A funny side effect of how deletion was implemented is, as you can see, the tree's height does not shrink as we remove items. That wont really do, so how can we also handle the gradual reduction of height that accompanies removing items? Well, actually it's easier than you'd think.

A Better Approach

Instead of just removing links to nodes when they become empty, we can also do a better job of maintaining the index by replacing the keys in the internal nodes when the value they direct to is removed from the tree.

link erase(link curr, K key, int ht) {
        if (ht == 0) {
            int j = curr->find(key);
            if (j != -1) {
                curr->eraseAt(j);
            }
        } else {
            int j = curr->floor(key);
            curr->page[j].next = erase(curr->page[j].next, key, ht-1);
            if (curr->page[j].next->n == 0) {
                curr->eraseAt(j);
            } else if (key == curr->page[j].info.key()) {
                curr->page[j] = entry(curr->page[j].next->page[0].info.key(), curr->page[j].next);
            }
        }
        return curr;
}

Just as they can only grow from the root node, Btree's can only shrink from the root node.

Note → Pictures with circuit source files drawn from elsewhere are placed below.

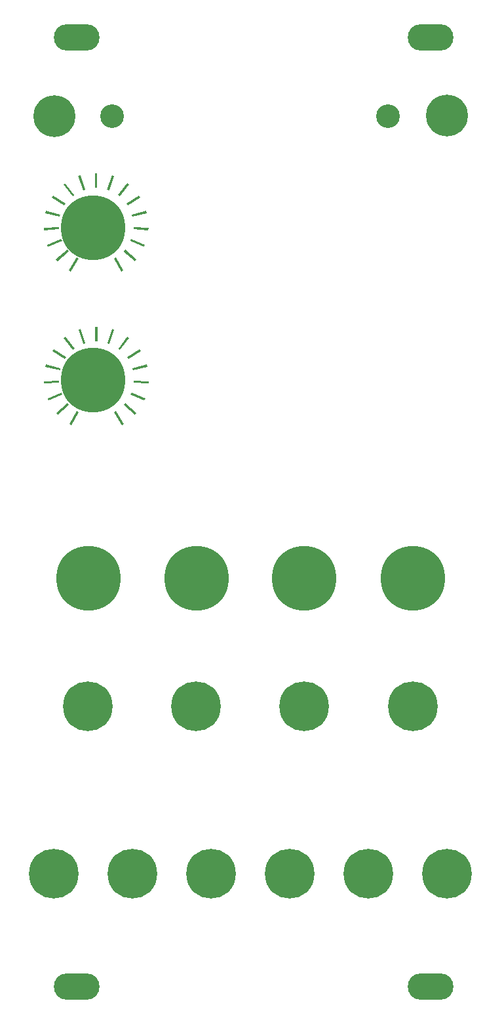
<source format=gts>
G04 DipTrace 4.0.0.0*
G04 rangoon_panel_plugg.GTS*
%MOIN*%
G04 #@! TF.FileFunction,Soldermask,Top*
G04 #@! TF.Part,Single*
%ADD22C,0.120079*%
%ADD23C,0.212598*%
%ADD28C,0.328*%
%ADD30O,0.2324X0.134*%
%ADD32C,0.252094*%
%FSLAX26Y26*%
G04*
G70*
G90*
G75*
G01*
G04 TopMask*
%LPD*%
D22*
X2292301Y4937152D3*
X890701Y4936639D3*
D23*
X594986Y4935815D3*
X2593339Y4940614D3*
D32*
X593610Y1089133D3*
X992528D3*
X1393744D3*
X1792528D3*
X2192528D3*
D30*
X2509819Y517364D3*
X709819D3*
Y5337214D3*
X2509819D3*
D32*
X2593085Y1089133D3*
X1865381Y1939866D3*
X2419882D3*
X766224D3*
X1317264D3*
D28*
X768059Y2590193D3*
X1318169D3*
X1867076D3*
X2419261D3*
X791558Y4370154D3*
X793276Y3595505D3*
G36*
X670043Y4153253D2*
X679937Y4147543D1*
X718017Y4213500D1*
X708123Y4219211D1*
X670043Y4153253D1*
G37*
G36*
X604093Y4209786D2*
X611626Y4201198D1*
X668886Y4251412D1*
X661354Y4260003D1*
X604093Y4209786D1*
G37*
G36*
X559814Y4284517D2*
X564186Y4273963D1*
X634549Y4303106D1*
X630177Y4313663D1*
X559814Y4284517D1*
G37*
G36*
X541906Y4369514D2*
X542654Y4358115D1*
X618651Y4363096D1*
X617904Y4374496D1*
X541906Y4369514D1*
G37*
G36*
X552270Y4455757D2*
X549314Y4444723D1*
X622879Y4425010D1*
X625836Y4436045D1*
X552270Y4455757D1*
G37*
G36*
X589806Y4534092D2*
X583459Y4524594D1*
X646785Y4482281D1*
X653131Y4491778D1*
X589806Y4534092D1*
G37*
G36*
X650530Y4596205D2*
X641467Y4589249D1*
X687831Y4528828D1*
X696894Y4535782D1*
X650530Y4596205D1*
G37*
G36*
X727997Y4635500D2*
X717178Y4631828D1*
X741660Y4559710D1*
X752478Y4563382D1*
X727997Y4635500D1*
G37*
G36*
X813984Y4647811D2*
X802559D1*
Y4571651D1*
X813984D1*
Y4647811D1*
G37*
G36*
X899365Y4631828D2*
X888547Y4635500D1*
X864066Y4563382D1*
X874883Y4559710D1*
X899365Y4631828D1*
G37*
G36*
X975076Y4589249D2*
X966013Y4596205D1*
X919650Y4535782D1*
X928713Y4528828D1*
X975076Y4589249D1*
G37*
G36*
X1033084Y4524594D2*
X1026738Y4534092D1*
X963412Y4491781D1*
X969759Y4482281D1*
X1033084Y4524594D1*
G37*
G36*
X1067230Y4444723D2*
X1064273Y4455757D1*
X990707Y4436045D1*
X993664Y4425010D1*
X1067230Y4444723D1*
G37*
G36*
X1073890Y4358115D2*
X1074638Y4369514D1*
X998639Y4374496D1*
X997892Y4363096D1*
X1073890Y4358115D1*
G37*
G36*
X1052358Y4273963D2*
X1056730Y4284517D1*
X986366Y4313663D1*
X981995Y4303106D1*
X1052358Y4273963D1*
G37*
G36*
X1004917Y4201197D2*
X1012450Y4209786D1*
X955190Y4260003D1*
X947657Y4251412D1*
X1004917Y4201197D1*
G37*
G36*
X936606Y4147543D2*
X946500Y4153253D1*
X908420Y4219211D1*
X898526Y4213500D1*
X936606Y4147543D1*
G37*
G36*
X671591Y3373306D2*
X681484Y3367596D1*
X719564Y3433552D1*
X709671Y3439264D1*
X671591Y3373306D1*
G37*
G36*
X605640Y3429839D2*
X613173Y3421251D1*
X670433Y3471465D1*
X662902Y3480055D1*
X605640Y3429839D1*
G37*
G36*
X561361Y3504570D2*
X565734Y3494016D1*
X636096Y3523159D1*
X631724Y3533715D1*
X561361Y3504570D1*
G37*
G36*
X543453Y3589567D2*
X544201Y3578168D1*
X620198Y3583148D1*
X619451Y3594549D1*
X543453Y3589567D1*
G37*
G36*
X553818Y3675810D2*
X550861Y3664776D1*
X624427Y3645063D1*
X627383Y3656097D1*
X553818Y3675810D1*
G37*
G36*
X591353Y3754144D2*
X585007Y3744647D1*
X648332Y3702333D1*
X654678Y3711831D1*
X591353Y3754144D1*
G37*
G36*
X652077Y3816257D2*
X643014Y3809302D1*
X689378Y3748881D1*
X698441Y3755835D1*
X652077Y3816257D1*
G37*
G36*
X729545Y3855552D2*
X718726Y3851881D1*
X743207Y3779762D1*
X754025Y3783434D1*
X729545Y3855552D1*
G37*
G36*
X815531Y3867864D2*
X804106D1*
Y3791703D1*
X815531D1*
Y3867864D1*
G37*
G36*
X900912Y3851881D2*
X890094Y3855552D1*
X865613Y3783434D1*
X876430Y3779762D1*
X900912Y3851881D1*
G37*
G36*
X976623Y3809302D2*
X967560Y3816257D1*
X921197Y3755835D1*
X930260Y3748881D1*
X976623Y3809302D1*
G37*
G36*
X1034631Y3744647D2*
X1028285Y3754144D1*
X964959Y3711833D1*
X971306Y3702333D1*
X1034631Y3744647D1*
G37*
G36*
X1068777Y3664776D2*
X1065820Y3675810D1*
X992255Y3656097D1*
X995211Y3645063D1*
X1068777Y3664776D1*
G37*
G36*
X1075437Y3578168D2*
X1076185Y3589567D1*
X1000186Y3594549D1*
X999440Y3583148D1*
X1075437Y3578168D1*
G37*
G36*
X1053906Y3494016D2*
X1058277Y3504570D1*
X987913Y3533715D1*
X983542Y3523159D1*
X1053906Y3494016D1*
G37*
G36*
X1006465Y3421249D2*
X1013997Y3429839D1*
X956738Y3480055D1*
X949205Y3471465D1*
X1006465Y3421249D1*
G37*
G36*
X938154Y3367596D2*
X948047Y3373306D1*
X909967Y3439264D1*
X900073Y3433552D1*
X938154Y3367596D1*
G37*
M02*

</source>
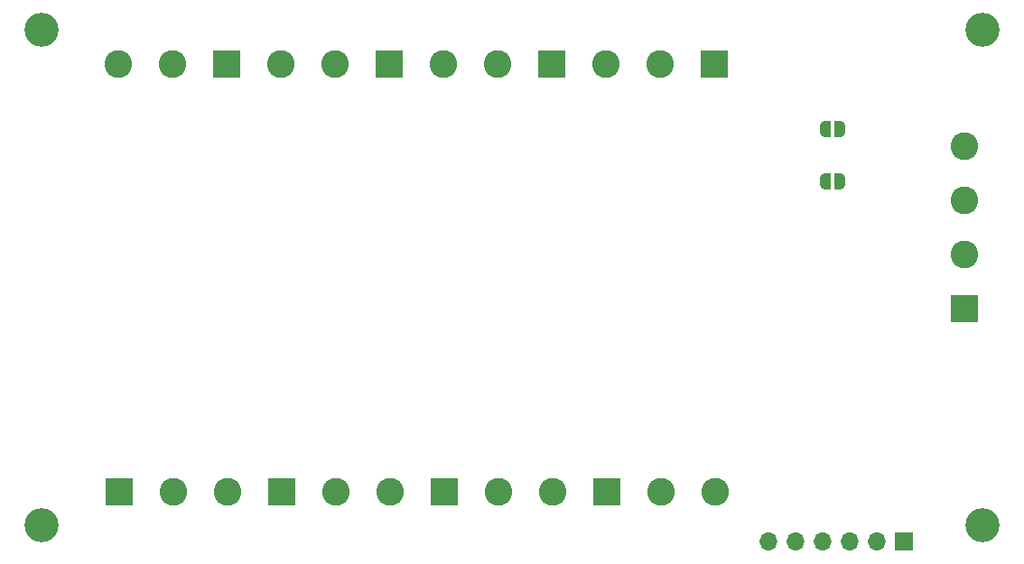
<source format=gbr>
%TF.GenerationSoftware,KiCad,Pcbnew,7.0.7*%
%TF.CreationDate,2023-08-28T09:58:40+02:00*%
%TF.ProjectId,solenoidDecoder,736f6c65-6e6f-4696-9444-65636f646572,rev?*%
%TF.SameCoordinates,Original*%
%TF.FileFunction,Soldermask,Bot*%
%TF.FilePolarity,Negative*%
%FSLAX46Y46*%
G04 Gerber Fmt 4.6, Leading zero omitted, Abs format (unit mm)*
G04 Created by KiCad (PCBNEW 7.0.7) date 2023-08-28 09:58:40*
%MOMM*%
%LPD*%
G01*
G04 APERTURE LIST*
G04 Aperture macros list*
%AMFreePoly0*
4,1,19,0.500000,-0.750000,0.000000,-0.750000,0.000000,-0.744911,-0.071157,-0.744911,-0.207708,-0.704816,-0.327430,-0.627875,-0.420627,-0.520320,-0.479746,-0.390866,-0.500000,-0.250000,-0.500000,0.250000,-0.479746,0.390866,-0.420627,0.520320,-0.327430,0.627875,-0.207708,0.704816,-0.071157,0.744911,0.000000,0.744911,0.000000,0.750000,0.500000,0.750000,0.500000,-0.750000,0.500000,-0.750000,
$1*%
%AMFreePoly1*
4,1,19,0.000000,0.744911,0.071157,0.744911,0.207708,0.704816,0.327430,0.627875,0.420627,0.520320,0.479746,0.390866,0.500000,0.250000,0.500000,-0.250000,0.479746,-0.390866,0.420627,-0.520320,0.327430,-0.627875,0.207708,-0.704816,0.071157,-0.744911,0.000000,-0.744911,0.000000,-0.750000,-0.500000,-0.750000,-0.500000,0.750000,0.000000,0.750000,0.000000,0.744911,0.000000,0.744911,
$1*%
G04 Aperture macros list end*
%ADD10C,3.200000*%
%ADD11R,2.600000X2.600000*%
%ADD12C,2.600000*%
%ADD13R,1.700000X1.700000*%
%ADD14O,1.700000X1.700000*%
%ADD15FreePoly0,180.000000*%
%ADD16FreePoly1,180.000000*%
%ADD17FreePoly0,0.000000*%
%ADD18FreePoly1,0.000000*%
G04 APERTURE END LIST*
D10*
%TO.C,REF\u002A\u002A*%
X143500000Y-40000000D03*
%TD*%
D11*
%TO.C,J62*%
X141805000Y-66120000D03*
D12*
X141805000Y-61040000D03*
X141805000Y-55960000D03*
X141805000Y-50880000D03*
%TD*%
D11*
%TO.C,J41*%
X62555700Y-83364300D03*
D12*
X67635700Y-83364300D03*
X72715700Y-83364300D03*
%TD*%
D10*
%TO.C,REF\u002A\u002A*%
X55245000Y-40000000D03*
%TD*%
%TO.C,REF\u002A\u002A*%
X143500000Y-86500000D03*
%TD*%
D13*
%TO.C,J3*%
X136120000Y-88000000D03*
D14*
X133580000Y-88000000D03*
X131040000Y-88000000D03*
X128500000Y-88000000D03*
X125960000Y-88000000D03*
X123420000Y-88000000D03*
%TD*%
D10*
%TO.C,REF\u002A\u002A*%
X55245000Y-86487000D03*
%TD*%
D11*
%TO.C,J81*%
X118369000Y-43180000D03*
D12*
X113289000Y-43180000D03*
X108209000Y-43180000D03*
%TD*%
D11*
%TO.C,J61*%
X87884000Y-43180000D03*
D12*
X82804000Y-43180000D03*
X77724000Y-43180000D03*
%TD*%
D11*
%TO.C,J51*%
X72644000Y-43180000D03*
D12*
X67564000Y-43180000D03*
X62484000Y-43180000D03*
%TD*%
D11*
%TO.C,J31*%
X77795700Y-83363000D03*
D12*
X82875700Y-83363000D03*
X87955700Y-83363000D03*
%TD*%
D11*
%TO.C,J21*%
X93035700Y-83364300D03*
D12*
X98115700Y-83364300D03*
X103195700Y-83364300D03*
%TD*%
D11*
%TO.C,J71*%
X103124000Y-43180000D03*
D12*
X98044000Y-43180000D03*
X92964000Y-43180000D03*
%TD*%
D11*
%TO.C,J11*%
X108275700Y-83364300D03*
D12*
X113355700Y-83364300D03*
X118435700Y-83364300D03*
%TD*%
D15*
%TO.C,JP1*%
X130063000Y-49276000D03*
D16*
X128763000Y-49276000D03*
%TD*%
D17*
%TO.C,JP2*%
X128763000Y-54229000D03*
D18*
X130063000Y-54229000D03*
%TD*%
M02*

</source>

When the root node only has one key left, we simple replace it by it's child, making that the new root node.

void erase(K key) {
       root = erase(root, key, height);
       if (root->n == 1) {
            link tmp = root;
            root = root->page[0].next;
            delete tmp;
            height--;
       }
}

Let's see how these changes stack up:

[ a i ] 
[ a e ] [ i n r ]
[ a c ] [ e g h ] [ i l m ] [ n p ] [ r s x ]
Erase: a
[ c i ]
[ c e ] [ i n r ]
[ c ] [ e g h ] [ i l m ] [ n p ] [ r s x ]

------------
Erase: s
[ c i ]
[ c e ] [ i n r ]
[ c ] [ e g h ] [ i l m ] [ n p ] [ r x ]

------------
Erase: e
[ c i ]
[ c g ] [ i n r ]
[ c ] [ g h ] [ i l m ] [ n p ] [ r x ]

------------
Erase: r
[ c i ]
[ c g ] [ i n x ]
[ c ] [ g h ] [ i l m ] [ n p ] [ x ]

------------
Erase: c
[ g i ]
[ g ] [ i n x ]
[ g h ] [ i l m ] [ n p ] [ x ]

------------
Erase: h
[ g i ]
[ g ] [ i n x ]
[ g ] [ i l m ] [ n p ] [ x ]

------------
Erase: i
[ g l ]
[ g ] [ l n x ]
[ g ] [ l m ] [ n p ] [ x ]

------------
Erase: n
[ g l ]
[ g ] [ l p x ]
[ g ] [ l m ] [ p ] [ x ]

------------
Erase: g
[ l p x ]
[ l m ] [ p ] [ x ]

------------
Erase: x
[ l p ]
[ l m ] [ p ]

------------
Erase: m
[ l p ]
[ l ] [ p ]

------------
Erase: p
[ l ]

------------
Erase: l
[ ]
------------

Much better.

That's all I've got for today, until next time Happy Hacking!

---